Reproduce, character for character, everything in the records below from the line containing "Example dataset is" down to the line containing "the command above.", including both of those lines.

##### Record set

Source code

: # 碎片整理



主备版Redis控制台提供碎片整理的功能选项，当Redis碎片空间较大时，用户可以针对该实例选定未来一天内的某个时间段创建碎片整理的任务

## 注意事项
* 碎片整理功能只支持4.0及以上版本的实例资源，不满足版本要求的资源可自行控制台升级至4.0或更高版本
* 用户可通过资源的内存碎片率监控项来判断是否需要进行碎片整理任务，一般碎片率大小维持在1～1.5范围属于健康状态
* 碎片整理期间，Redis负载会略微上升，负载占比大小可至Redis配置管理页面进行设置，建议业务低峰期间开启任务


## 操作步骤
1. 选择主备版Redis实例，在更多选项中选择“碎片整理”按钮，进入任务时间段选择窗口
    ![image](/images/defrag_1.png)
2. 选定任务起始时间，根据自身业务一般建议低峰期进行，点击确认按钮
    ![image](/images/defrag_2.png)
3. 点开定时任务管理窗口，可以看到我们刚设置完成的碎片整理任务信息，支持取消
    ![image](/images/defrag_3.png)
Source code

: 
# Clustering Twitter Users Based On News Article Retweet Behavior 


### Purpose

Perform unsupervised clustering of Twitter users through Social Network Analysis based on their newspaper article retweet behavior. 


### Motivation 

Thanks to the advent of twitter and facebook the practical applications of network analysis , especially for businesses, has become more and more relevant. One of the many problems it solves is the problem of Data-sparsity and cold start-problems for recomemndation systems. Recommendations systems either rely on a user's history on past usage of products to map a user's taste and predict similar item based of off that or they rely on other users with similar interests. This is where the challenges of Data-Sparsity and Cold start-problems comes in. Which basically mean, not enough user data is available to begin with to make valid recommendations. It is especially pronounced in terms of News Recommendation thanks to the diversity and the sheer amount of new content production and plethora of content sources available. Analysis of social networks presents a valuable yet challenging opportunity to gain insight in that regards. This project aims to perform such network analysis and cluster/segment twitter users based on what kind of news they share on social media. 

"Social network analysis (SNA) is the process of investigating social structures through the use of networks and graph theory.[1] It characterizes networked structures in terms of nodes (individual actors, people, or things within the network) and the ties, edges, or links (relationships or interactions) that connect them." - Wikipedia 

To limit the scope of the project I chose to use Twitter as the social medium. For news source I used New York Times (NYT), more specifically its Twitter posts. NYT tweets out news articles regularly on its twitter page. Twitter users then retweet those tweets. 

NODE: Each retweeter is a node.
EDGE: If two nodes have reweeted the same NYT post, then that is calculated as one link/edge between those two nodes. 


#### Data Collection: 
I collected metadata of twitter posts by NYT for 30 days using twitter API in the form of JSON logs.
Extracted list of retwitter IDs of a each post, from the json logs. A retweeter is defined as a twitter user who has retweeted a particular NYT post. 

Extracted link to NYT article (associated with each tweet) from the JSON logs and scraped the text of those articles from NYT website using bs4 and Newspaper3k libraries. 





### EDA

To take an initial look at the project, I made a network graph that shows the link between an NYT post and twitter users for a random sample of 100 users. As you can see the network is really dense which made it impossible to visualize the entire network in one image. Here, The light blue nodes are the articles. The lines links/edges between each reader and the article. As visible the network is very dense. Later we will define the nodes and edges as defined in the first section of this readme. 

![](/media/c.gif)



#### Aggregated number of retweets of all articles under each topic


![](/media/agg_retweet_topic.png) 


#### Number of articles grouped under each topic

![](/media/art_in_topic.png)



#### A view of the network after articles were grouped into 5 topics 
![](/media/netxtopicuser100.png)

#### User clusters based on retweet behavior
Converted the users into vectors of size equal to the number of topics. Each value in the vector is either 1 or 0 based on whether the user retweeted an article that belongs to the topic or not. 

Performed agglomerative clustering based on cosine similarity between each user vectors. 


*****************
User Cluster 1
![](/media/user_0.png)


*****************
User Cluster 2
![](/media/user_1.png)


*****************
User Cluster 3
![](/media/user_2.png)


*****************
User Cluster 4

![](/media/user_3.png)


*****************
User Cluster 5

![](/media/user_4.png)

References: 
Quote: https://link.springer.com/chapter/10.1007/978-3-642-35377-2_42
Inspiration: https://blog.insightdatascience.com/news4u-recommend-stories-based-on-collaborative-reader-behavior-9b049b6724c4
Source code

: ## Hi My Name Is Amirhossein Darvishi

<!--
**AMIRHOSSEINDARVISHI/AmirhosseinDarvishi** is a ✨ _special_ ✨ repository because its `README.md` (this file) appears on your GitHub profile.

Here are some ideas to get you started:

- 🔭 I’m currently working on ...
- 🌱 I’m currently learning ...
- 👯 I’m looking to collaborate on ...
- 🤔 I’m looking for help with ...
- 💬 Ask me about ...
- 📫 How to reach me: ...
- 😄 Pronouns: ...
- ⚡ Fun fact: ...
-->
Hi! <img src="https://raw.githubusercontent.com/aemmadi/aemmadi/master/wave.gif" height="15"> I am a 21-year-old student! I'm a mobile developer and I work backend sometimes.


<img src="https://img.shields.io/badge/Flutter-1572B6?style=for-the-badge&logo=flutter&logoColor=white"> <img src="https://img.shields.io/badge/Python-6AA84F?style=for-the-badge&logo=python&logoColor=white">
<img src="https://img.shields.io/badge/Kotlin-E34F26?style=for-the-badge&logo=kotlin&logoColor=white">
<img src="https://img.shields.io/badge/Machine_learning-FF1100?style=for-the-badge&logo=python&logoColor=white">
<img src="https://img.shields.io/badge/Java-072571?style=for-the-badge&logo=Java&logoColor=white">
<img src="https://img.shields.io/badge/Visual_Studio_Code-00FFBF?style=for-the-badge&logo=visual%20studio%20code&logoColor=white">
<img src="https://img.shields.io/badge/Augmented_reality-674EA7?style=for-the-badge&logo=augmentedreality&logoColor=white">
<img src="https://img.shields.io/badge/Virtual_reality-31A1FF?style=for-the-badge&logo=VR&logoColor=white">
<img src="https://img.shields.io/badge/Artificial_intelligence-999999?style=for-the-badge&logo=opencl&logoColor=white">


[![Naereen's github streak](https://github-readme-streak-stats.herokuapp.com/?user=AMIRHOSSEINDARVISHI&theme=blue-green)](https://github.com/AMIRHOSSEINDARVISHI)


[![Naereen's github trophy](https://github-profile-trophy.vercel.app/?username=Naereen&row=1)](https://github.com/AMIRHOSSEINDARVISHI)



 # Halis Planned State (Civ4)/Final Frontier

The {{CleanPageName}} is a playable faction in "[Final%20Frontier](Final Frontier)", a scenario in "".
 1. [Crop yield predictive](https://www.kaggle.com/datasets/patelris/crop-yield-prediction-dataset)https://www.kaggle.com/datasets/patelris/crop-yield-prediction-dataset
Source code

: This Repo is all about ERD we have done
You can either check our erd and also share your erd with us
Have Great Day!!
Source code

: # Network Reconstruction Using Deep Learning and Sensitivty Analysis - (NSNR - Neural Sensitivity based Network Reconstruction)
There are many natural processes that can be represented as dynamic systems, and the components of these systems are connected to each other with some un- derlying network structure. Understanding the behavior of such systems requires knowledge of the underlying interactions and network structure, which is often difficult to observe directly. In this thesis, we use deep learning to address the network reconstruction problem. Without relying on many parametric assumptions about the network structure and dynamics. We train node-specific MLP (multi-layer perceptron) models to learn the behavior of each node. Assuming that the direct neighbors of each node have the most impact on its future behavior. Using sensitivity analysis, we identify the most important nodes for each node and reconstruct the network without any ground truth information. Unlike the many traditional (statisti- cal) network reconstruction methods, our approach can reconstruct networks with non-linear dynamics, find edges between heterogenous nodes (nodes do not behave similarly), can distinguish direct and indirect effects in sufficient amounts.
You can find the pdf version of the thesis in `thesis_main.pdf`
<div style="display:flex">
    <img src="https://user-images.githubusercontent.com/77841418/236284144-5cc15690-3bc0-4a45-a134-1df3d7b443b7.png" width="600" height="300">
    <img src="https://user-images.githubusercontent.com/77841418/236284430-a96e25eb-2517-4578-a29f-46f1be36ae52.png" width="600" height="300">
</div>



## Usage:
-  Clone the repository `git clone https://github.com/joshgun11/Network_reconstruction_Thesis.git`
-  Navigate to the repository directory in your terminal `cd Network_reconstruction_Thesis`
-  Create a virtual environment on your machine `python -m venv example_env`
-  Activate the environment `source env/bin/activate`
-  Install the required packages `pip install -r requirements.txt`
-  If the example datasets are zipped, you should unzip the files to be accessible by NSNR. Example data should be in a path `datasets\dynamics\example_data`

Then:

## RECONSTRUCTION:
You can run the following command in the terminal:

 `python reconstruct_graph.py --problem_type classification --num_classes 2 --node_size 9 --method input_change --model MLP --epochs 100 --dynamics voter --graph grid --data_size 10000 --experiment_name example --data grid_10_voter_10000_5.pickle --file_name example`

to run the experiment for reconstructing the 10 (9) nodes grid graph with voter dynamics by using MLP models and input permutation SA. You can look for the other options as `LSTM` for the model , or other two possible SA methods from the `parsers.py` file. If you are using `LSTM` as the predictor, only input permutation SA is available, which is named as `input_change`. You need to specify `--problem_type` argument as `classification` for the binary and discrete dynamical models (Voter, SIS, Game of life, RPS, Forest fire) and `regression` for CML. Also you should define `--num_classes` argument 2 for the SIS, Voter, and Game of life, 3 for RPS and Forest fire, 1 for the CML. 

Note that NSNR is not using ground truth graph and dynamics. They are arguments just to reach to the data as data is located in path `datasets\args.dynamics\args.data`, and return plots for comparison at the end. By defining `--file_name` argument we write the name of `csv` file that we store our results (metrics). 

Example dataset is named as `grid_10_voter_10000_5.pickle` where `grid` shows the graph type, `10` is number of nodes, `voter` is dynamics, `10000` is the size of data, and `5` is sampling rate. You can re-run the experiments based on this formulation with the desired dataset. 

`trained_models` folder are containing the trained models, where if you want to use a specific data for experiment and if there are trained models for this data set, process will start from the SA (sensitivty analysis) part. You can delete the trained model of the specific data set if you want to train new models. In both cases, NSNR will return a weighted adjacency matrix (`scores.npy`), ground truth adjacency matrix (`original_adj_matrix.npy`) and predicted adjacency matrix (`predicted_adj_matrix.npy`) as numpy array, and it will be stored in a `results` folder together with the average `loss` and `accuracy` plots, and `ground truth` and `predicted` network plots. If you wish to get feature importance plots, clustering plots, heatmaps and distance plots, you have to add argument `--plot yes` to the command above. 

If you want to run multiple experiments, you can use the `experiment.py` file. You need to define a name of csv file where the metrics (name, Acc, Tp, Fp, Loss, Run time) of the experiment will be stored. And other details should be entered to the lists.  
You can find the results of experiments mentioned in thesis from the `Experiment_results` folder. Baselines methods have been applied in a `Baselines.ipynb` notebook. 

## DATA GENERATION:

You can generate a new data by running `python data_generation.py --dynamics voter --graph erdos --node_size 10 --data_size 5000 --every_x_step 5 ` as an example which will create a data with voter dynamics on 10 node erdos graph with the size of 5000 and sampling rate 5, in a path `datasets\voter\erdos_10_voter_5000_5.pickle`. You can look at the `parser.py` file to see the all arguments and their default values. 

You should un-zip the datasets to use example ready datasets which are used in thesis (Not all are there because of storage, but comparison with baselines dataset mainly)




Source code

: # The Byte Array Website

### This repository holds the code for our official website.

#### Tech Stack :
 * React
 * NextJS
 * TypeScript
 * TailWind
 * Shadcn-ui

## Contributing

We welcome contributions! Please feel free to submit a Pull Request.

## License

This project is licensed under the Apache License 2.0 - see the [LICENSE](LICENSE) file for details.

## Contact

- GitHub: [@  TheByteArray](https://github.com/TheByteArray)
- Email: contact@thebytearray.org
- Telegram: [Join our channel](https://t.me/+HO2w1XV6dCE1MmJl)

##########

- [Output for this exercise]:
Example dataset is named as `grid_10_voter_10000_5.pickle` where `grid` shows the graph type, `10` is number of nodes, `voter` is dynamics, `10000` is the size of data, and `5` is sampling rate. You can re-run the experiments based on this formulation with the desired dataset. 

`trained_models` folder are containing the trained models, where if you want to use a specific data for experiment and if there are trained models for this data set, process will start from the SA (sensitivty analysis) part. You can delete the trained model of the specific data set if you want to train new models. In both cases, NSNR will return a weighted adjacency matrix (`scores.npy`), ground truth adjacency matrix (`original_adj_matrix.npy`) and predicted adjacency matrix (`predicted_adj_matrix.npy`) as numpy array, and it will be stored in a `results` folder together with the average `loss` and `accuracy` plots, and `ground truth` and `predicted` network plots. If you wish to get feature importance plots, clustering plots, heatmaps and distance plots, you have to add argument `--plot yes` to the command above. 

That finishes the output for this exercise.